▶ [Assignment]:
Print each entry exactly, all the way through.

▶ [Dataset records]:
##############################

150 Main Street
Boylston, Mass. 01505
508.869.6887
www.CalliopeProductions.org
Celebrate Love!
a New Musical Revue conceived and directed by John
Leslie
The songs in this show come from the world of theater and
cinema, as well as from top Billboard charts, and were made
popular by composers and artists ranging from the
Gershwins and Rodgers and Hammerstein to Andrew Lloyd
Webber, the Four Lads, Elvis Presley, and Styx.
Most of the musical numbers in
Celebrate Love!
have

##############################

▶ [Your solution]:
150 Main Street
Boylston, Mass. 01505
508.869.6887
www.CalliopeProductions.org
Celebrate Love!
a New Musical Revue conceived and directed by John
Leslie
The songs in this show come from the world of theater and
cinema, as well as from top Billboard charts, and were made
popular by composers and artists ranging from the
Gershwins and Rodgers and Hammerstein to Andrew Lloyd
Webber, the Four Lads, Elvis Presley, and Styx.
Most of the musical numbers in
Celebrate Love!
have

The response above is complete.